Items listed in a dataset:

__________

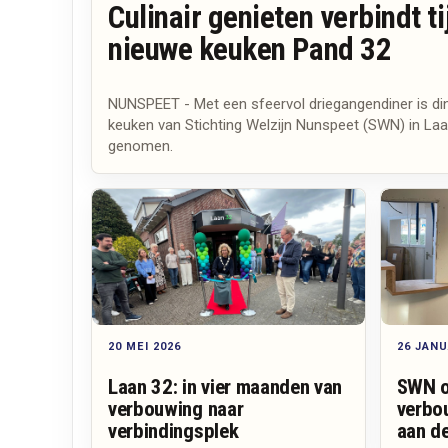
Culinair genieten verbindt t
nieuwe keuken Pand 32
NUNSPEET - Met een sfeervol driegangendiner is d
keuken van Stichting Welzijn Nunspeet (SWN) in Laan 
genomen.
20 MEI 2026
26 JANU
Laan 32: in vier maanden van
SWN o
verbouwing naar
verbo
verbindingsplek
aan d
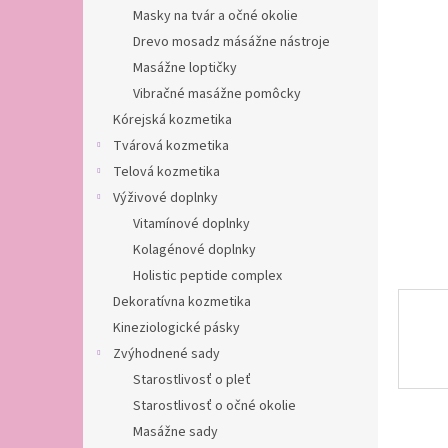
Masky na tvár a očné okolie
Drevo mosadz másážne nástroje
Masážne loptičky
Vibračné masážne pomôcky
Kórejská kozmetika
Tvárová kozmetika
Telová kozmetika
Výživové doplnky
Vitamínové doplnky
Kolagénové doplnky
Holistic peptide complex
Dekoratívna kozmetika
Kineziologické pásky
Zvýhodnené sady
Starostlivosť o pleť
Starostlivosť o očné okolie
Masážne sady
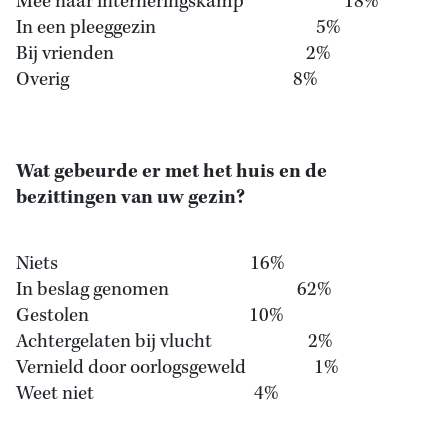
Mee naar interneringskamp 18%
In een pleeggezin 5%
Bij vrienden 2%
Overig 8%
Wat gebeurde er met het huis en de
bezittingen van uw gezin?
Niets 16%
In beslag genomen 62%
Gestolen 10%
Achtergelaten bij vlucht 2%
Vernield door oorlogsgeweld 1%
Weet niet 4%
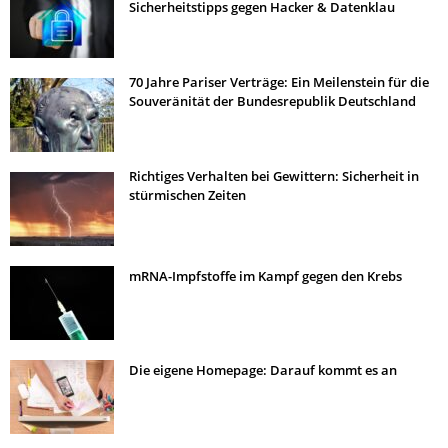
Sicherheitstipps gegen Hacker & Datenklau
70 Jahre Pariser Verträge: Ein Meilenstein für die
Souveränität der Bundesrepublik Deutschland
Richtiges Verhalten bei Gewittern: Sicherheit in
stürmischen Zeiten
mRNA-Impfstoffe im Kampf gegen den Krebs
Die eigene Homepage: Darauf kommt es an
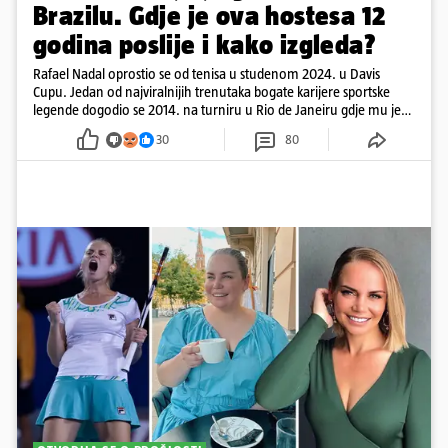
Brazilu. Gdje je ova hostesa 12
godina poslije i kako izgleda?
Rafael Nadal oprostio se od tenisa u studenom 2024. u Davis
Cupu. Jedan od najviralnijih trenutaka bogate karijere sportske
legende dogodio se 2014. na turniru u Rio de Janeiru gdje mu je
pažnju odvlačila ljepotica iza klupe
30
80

__________

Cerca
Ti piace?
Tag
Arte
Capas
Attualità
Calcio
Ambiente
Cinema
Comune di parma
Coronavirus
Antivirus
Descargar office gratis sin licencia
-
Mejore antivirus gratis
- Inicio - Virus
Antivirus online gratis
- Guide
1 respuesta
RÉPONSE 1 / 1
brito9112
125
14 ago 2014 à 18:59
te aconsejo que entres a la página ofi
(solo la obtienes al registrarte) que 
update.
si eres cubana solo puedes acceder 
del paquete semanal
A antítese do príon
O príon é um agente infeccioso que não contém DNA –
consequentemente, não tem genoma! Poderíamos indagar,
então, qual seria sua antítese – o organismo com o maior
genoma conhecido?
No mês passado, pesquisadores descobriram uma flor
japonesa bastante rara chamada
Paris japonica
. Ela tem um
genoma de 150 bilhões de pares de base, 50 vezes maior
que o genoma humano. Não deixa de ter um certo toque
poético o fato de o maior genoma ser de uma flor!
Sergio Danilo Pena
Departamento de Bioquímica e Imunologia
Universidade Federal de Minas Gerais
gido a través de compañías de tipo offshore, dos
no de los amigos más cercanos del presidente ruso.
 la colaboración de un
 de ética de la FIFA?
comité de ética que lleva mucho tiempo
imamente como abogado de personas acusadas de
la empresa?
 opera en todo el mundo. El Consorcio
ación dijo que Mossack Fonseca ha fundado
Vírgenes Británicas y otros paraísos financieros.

__________

## Task to carry out
One number is the full answer: how many lines of the records include the string "maior".

## Result of the exercise
3